A sort of linguistic or semantic ethnocentrism is very natural. We have fairly well-defined concepts of religion and of magic. The pre-literates lack both concepts. When the student wishes to find which is magic and which is religion, he is trying to make a distinction foreign to the life he is studying. Goode rightly concludes that these two shade off into each other.

The genius of the English language makes it easy to appear to reify an abstract noun without so intending. Religion is not a thing, religion is not a force, religion does not do anything either to the worker, the ruler, or the head of the family. But some actions and some utterances have a quality which we recognize as religious, having to do with sacred things and actions. It is not easy to avoid saying what is not intended, and much care is needed if one is to be wholly accurate. Did our idiom permit, it would be well to make the noun into an adverb and describe how and when men act religiously.

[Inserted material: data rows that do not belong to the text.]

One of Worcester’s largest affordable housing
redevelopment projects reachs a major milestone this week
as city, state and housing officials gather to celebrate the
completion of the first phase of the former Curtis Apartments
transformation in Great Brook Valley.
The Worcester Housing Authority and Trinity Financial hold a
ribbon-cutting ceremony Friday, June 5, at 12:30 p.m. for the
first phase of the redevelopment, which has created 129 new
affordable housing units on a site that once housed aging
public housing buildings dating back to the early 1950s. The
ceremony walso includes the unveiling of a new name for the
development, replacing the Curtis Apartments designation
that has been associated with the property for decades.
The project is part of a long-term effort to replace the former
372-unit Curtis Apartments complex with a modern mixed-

The concluding chapter reveals a moral earnestness rare in a scientific discussion. The author feels that we are last, that the "poignant, damaging, grim, dogged consciousness of aloneness will persist into the future." He therefore feels that he is unable to tell us which religion is better or whether religion in general is goad. Nor can he tell us whether there is an ultimate reality to which these ideas refer. Similarly, the origin of religion is felt to be beyond the realm of ascertainable fact. A hope is expressed that the scientist may some day provide the facts to help to teach the prophet whose guidance we await.

Much could be said and whole libraries have been written on the relation of religion and science, and this is not the place to review the arguments. Very few scientific books raise the question, at least books on sociology; but one does not feel unsympathetic with an author who can remain so admirably objective at the same time that his emotions are so deeply involved.